• _PROVIDED TEXT_
<<<<

To increase mechanical sturdiness, before soldering, bend over terminals with a blunt, plastic utensil (eg. butt end of a Sharpie).
Step #7: Install Pot and Encoder
Vol pot P1 has a “keying” tab (unless it's already been removed) which, although is less than 1mm tall, will prevent the pot from sitting flush to inside face of the enclosure when mounted. It's important for it to sit flush. You can either file the tab down, or break it off with needle nose pliers. Because filing makes a mess, I prefer to break it off.
The last part is often the trickiest. The encoder Enc has very short pins, but for it to sit tight against the enclosure face, it (plus the included nylon washer) needs to sit at roughly the same level as the Vol pot. It should rest on its side tabs at the appropriate level, however, it can rock and end up not perpendicular to the board. So…
Solder just one of the 5 pins. Because of the short pins, you may need to solder from the top (encoder side) of the board.
Make sure it's still as perpendicular as possible. If not, adjust. Reheat the solder if necessary. Once it's good, solder the remaining pins.
Solder the side tabs to the pads on the top of the board (for mechanical stability)
The board now looks like this
Step #8: Add IC's
The pins of the IC's usually need to be bent inward just a millimeter or two before inserting. Lightly squeeze all pins between thumb and first finger.
All IC's are polarized. Make sure the notch/dimple (indicating pin #1) ends up on the same end as the silkscreen (and sockets if you installed them right). Worse case, match the photos below.
Step #9: Attach the LCD
Depending on how you plan to enclose the pi-Stomp, you need to decide whether to Top-mount the LCD and install a header (HLCD) for it, OR Under-mount the LCD and solder it directly to the board. Under-mount will generally be the most professional looking. See Enclosure Considerations for examples.
Top-Mount instructions using a header
All others, and especially if you purchased an enclosure from Treefallsound, should use Under-mount shown below
Under-mount the LCD...
A header for easy removal of the LCD (as used in Top-mounting) isn't possible for under-mounting. It would result in a height inconsistent with the encoder and volume control. So for this method, you'll be soldering the LCD directly to the board.
Three spacers HW23 - HW25 (5.5mm tall) can be glued between the pi-Stomp board and the LCD to keep it parallel and at the right height - just below the enclosure face when the volume pot and encoder are mounted.
You'll want to place the spacers so they're flush against the boards, between solder pads. Could require a bit of test fitting, but if you place them as shown, it should work fine.
A light layer of hot glue affixes the spacers and breaks fairly easy if you get it wrong.

>>>>

• _PROVIDED MATERIAL_
<<<<

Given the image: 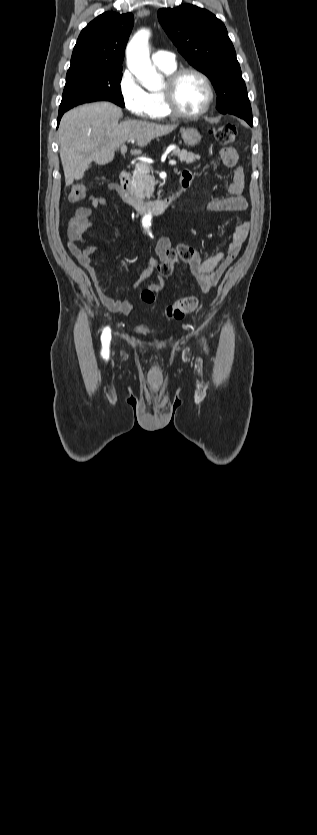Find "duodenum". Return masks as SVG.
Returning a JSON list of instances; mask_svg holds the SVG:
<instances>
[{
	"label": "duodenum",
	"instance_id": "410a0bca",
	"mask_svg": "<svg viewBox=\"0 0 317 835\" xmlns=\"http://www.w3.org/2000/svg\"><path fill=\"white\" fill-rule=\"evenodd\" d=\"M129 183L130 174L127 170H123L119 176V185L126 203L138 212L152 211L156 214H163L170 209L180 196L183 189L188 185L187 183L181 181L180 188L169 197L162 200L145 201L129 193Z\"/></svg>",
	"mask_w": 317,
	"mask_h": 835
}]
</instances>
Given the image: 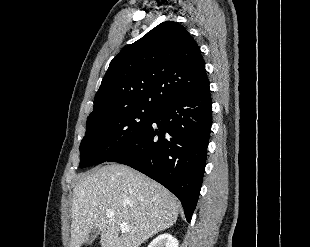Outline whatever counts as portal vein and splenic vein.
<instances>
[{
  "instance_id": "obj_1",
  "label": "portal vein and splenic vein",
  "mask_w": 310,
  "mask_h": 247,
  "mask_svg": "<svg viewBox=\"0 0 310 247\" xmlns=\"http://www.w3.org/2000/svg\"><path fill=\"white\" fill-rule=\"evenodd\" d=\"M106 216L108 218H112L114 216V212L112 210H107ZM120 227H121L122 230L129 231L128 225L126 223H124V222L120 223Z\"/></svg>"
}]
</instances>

>>>>
<<<<

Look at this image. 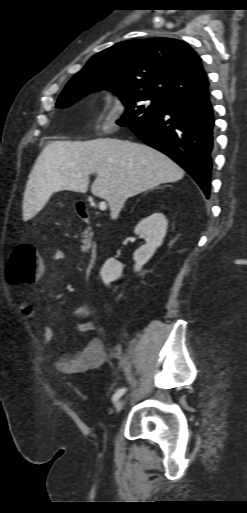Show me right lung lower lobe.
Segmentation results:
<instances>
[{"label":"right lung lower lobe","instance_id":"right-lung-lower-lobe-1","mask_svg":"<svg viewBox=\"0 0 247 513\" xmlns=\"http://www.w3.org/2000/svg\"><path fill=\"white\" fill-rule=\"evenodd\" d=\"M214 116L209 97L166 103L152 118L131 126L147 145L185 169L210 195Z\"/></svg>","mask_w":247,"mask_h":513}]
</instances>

>>>>
<<<<

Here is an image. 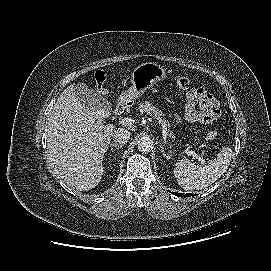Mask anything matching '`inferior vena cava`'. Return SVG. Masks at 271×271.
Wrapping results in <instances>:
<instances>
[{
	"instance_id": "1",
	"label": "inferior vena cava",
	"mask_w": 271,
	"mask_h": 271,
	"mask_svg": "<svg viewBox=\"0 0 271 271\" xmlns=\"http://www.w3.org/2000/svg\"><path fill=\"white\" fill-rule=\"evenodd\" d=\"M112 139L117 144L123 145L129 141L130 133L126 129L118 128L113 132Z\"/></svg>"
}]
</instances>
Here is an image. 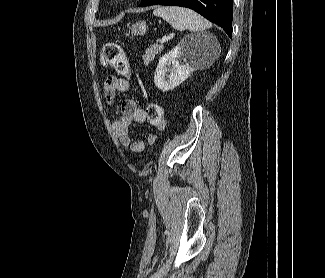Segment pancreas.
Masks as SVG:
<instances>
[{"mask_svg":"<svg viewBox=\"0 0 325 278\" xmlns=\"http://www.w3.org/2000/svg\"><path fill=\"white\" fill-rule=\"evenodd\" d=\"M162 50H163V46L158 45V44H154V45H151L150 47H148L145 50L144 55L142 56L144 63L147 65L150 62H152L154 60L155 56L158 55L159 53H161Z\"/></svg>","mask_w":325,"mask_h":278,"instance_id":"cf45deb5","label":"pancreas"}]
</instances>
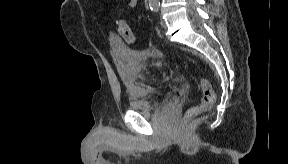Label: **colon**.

>>>>

• _GIVEN REQUEST_
Write out the passage of the pi-Stomp build instructions that begins at the words "Solder the side" and stops after the words "Considerations for examples.".

• _RESPONSE_
Solder the side tabs to the pads on the top of the board (for mechanical stability)
The board now looks like this
Step #8: Add IC's
The pins of the IC's usually need to be bent inward just a millimeter or two before inserting. Lightly squeeze all pins between thumb and first finger.
All IC's are polarized. Make sure the notch/dimple (indicating pin #1) ends up on the same end as the silkscreen (and sockets if you installed them right). Worse case, match the photos below.
Step #9: Attach the LCD
Depending on how you plan to enclose the pi-Stomp, you need to decide whether to Top-mount the LCD and install a header (HLCD) for it, OR Under-mount the LCD and solder it directly to the board. Under-mount will generally be the most professional looking. See Enclosure Considerations for examples.